Der Bischofskonferenz-Vorsitzende hielt zudem fest, dass die katholische Lehre unverändert bleibe: "Der Idealtypus ist und bleibt das Zusammenleben von Frau und Mann, in dem allein Leben natürlich weitergegeben wird. An dieser Lehre wird die Kirche festhalten." Die Kirche wolle "Paaren in außerregulären Lagen, die in Treue und Liebe zueinanderstehen, Gutes im Namen Gottes zusprechen". Und weiter: "Die Unterschiede müssen benannt werden dürfen, wo doch das Einende groß ist - die gemeinsame Berufung aus der Taufe, die uns zu Brüdern und Schwestern im Herrn macht."
Als "wichtigen Schritt für eine offene Kirche" hat Diözesanbischof Josef Marketz die Grundsatzerklärung "Fiducia supplicans" bezeichnet. Er sei "froh und dankbar" darüber, dass diese Wende nun innerhalb von zwei Jahren möglich wurde, denn noch im Februar 2021 sei eine Segnung von gleichgeschlechtlichen Paaren durch die Glaubensbehörde untersagt worden, was "viele Menschen zurecht verletzt und gekränkt hat", so der Kärntner Bischof.

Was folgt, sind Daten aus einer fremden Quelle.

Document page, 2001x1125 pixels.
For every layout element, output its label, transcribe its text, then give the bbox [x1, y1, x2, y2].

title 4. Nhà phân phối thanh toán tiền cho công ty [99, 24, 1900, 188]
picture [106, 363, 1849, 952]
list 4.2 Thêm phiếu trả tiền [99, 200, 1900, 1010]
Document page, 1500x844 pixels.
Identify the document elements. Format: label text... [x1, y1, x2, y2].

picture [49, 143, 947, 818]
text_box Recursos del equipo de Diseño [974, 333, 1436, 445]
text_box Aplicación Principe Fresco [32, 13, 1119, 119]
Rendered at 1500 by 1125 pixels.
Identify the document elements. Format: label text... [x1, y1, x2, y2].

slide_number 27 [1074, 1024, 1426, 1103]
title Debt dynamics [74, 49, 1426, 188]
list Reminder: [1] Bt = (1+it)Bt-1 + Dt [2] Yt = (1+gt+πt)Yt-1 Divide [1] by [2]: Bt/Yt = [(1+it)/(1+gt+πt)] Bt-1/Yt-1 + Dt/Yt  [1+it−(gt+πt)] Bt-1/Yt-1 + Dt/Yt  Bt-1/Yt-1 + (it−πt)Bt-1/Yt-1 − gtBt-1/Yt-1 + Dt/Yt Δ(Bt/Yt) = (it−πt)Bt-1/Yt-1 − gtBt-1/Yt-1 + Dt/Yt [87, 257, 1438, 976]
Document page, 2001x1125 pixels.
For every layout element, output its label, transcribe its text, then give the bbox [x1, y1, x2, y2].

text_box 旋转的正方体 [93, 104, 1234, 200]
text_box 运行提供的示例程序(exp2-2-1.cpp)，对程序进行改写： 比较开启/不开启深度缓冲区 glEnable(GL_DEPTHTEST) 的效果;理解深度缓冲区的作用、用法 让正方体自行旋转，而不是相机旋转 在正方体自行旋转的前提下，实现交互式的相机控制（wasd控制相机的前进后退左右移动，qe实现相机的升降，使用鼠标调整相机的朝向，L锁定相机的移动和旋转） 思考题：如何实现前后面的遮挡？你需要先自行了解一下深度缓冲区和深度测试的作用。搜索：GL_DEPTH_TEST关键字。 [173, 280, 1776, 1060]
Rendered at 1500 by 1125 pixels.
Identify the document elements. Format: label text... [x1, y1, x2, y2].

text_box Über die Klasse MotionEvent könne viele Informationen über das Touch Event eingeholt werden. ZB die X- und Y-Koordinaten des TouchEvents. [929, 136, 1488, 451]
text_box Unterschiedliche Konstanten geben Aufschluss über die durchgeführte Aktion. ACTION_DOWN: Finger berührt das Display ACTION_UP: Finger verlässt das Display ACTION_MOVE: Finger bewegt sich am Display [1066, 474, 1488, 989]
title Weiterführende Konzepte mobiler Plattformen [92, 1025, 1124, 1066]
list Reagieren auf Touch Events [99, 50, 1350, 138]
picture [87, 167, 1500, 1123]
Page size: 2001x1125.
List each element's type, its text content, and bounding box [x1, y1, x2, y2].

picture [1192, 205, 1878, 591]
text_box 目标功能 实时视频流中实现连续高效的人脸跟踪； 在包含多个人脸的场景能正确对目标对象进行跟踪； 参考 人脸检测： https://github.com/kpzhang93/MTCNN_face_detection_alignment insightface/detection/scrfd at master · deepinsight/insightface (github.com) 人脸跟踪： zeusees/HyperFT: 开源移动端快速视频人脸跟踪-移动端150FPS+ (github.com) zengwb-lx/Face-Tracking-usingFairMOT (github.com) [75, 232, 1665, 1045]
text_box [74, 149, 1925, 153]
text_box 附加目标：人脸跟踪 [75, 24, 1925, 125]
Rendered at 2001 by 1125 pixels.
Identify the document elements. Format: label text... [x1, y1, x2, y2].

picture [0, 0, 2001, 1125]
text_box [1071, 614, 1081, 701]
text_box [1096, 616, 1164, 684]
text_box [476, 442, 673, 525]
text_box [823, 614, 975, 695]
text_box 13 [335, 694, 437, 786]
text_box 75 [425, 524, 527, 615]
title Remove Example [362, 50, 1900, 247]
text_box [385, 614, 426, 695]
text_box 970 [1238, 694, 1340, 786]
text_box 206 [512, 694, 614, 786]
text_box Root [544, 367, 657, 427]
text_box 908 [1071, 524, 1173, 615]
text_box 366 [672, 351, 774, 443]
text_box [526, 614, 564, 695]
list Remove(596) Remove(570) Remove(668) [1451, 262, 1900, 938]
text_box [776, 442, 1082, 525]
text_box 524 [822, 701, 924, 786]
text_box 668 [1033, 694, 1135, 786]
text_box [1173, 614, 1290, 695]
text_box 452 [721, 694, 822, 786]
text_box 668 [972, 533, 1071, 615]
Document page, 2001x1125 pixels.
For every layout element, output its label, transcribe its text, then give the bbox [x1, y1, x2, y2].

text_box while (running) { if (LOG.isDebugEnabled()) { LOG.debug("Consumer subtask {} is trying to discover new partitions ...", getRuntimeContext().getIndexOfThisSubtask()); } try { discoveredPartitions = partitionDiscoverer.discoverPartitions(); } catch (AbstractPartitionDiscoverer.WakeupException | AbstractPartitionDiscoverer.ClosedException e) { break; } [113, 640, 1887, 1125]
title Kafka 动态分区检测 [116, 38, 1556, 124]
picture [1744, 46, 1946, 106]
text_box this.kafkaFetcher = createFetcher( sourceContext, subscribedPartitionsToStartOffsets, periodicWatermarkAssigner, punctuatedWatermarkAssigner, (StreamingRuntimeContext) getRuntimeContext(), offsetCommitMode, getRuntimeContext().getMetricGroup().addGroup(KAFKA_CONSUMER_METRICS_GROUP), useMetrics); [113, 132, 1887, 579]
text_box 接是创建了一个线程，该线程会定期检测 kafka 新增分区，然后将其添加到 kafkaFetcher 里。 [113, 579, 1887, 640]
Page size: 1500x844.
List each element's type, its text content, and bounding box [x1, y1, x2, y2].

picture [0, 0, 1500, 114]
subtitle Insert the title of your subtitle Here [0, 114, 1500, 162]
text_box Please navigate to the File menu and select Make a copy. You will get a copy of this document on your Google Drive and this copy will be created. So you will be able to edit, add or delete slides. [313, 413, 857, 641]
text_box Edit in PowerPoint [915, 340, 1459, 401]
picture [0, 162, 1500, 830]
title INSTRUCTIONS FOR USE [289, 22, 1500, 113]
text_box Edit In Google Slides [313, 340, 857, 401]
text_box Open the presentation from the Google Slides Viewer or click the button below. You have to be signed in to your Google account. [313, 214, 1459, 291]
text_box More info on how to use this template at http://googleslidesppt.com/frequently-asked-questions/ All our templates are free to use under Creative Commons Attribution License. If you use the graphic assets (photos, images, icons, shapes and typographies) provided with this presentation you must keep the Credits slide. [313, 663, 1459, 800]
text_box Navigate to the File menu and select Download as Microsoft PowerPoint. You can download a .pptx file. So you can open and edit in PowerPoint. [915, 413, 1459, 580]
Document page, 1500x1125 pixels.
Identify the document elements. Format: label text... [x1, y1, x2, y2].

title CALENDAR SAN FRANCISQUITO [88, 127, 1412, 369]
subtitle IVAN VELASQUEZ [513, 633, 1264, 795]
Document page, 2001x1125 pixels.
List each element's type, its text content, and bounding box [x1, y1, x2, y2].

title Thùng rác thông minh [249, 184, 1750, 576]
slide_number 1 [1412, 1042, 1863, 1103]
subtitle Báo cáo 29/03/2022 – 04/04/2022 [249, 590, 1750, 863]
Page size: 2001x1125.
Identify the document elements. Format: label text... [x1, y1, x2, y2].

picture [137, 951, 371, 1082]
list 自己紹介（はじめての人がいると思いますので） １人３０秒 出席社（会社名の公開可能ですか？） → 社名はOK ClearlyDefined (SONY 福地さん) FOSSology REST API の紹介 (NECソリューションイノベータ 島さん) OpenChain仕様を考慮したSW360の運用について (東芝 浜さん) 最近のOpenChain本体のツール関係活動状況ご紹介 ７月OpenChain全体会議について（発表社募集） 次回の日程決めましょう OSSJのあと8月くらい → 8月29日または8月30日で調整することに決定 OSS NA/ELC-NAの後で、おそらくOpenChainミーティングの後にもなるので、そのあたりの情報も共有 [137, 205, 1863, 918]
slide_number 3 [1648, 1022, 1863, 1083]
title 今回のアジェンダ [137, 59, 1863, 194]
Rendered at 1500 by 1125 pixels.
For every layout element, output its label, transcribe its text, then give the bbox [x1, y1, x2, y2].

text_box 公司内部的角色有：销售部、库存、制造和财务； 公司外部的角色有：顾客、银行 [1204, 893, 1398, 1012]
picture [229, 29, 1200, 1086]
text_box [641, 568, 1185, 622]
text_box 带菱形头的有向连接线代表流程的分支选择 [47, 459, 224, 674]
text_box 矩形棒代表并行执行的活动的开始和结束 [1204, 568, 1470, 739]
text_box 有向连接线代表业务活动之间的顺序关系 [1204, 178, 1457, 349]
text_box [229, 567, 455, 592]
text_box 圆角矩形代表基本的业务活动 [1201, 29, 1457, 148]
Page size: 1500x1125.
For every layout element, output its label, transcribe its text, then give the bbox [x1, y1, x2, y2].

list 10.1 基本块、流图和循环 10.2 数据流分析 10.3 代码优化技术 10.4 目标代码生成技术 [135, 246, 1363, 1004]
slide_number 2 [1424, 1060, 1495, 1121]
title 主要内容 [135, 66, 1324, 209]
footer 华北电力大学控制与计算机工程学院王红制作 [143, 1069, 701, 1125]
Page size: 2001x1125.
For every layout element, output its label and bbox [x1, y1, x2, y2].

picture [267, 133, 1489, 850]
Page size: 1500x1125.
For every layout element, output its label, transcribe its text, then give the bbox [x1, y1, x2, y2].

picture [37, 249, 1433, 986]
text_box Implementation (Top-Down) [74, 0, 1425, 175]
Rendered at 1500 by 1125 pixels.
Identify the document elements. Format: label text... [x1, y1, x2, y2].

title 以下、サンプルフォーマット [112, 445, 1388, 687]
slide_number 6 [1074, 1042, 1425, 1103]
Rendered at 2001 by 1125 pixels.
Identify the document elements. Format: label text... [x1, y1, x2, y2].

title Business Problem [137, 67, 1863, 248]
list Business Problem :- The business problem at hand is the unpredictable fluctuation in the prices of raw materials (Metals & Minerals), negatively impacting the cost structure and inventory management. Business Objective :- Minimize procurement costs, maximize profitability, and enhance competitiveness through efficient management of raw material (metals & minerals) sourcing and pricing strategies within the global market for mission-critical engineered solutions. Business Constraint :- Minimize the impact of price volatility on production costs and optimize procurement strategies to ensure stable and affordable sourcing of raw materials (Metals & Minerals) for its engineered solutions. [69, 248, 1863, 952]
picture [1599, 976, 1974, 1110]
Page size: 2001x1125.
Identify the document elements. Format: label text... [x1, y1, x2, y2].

Das jüngste Schreiben der Glaubensbehörde sei nun geprägt von einem "liebevollen Hinsehen auf die Situation der Menschen sowie deren Sehnsucht und Wunsch nach Segen, damit ihr (Zusammen-) Leben unter dem liebevollen Blick Gottes gut oder noch besser gelingen kann". Für Marketz sei "immer ganz klar gewesen, dass gleichgeschlechtliche Paare nicht als Christen zweiter Klasse angesehen werden dürfen". Auch Marketz verwies auf das lateinische Wort für "Segnen", nämlich "Benedicere".
Die nun erfolgte Öffnung entspreche klar seinem Wunsch nach einer Kirche, in der eine große Weite spürbar sei, und in der für jede und jeden, auch unabhängig von sexueller Orientierung, Platz sei, betonte Marketz. Und weiter: "Dazu braucht es viel gegenseitige Toleranz, Akzeptanz und Wertschätzung - nicht nur in Form von Worten, sondern vor allem in Form von Taten sowie seelsorglichen und liturgischen Handlungen."
Auch der steirische Diözesanbischof Wilhelm Krautwaschl begrüßt die Erklärung des Vatikans zum Umgang mit Beziehungen außerhalb der klassischen Ehe zwischen Mann und Frau. Die Erklärung "Fiducia supplicans" halte fest, was Segen bedeute, so Krautwaschl in einer Erklärung am Montag: "Wer um den Segen bittet, zeigt, dass sie oder er oder beide die heilbringende Gegenwart Gottes brauchen, und dieser Segen darf nicht verweigert werden". In der Diözese Graz-Seckau beschäftige man sich schon seit vielen Jahren mit dieser Frage.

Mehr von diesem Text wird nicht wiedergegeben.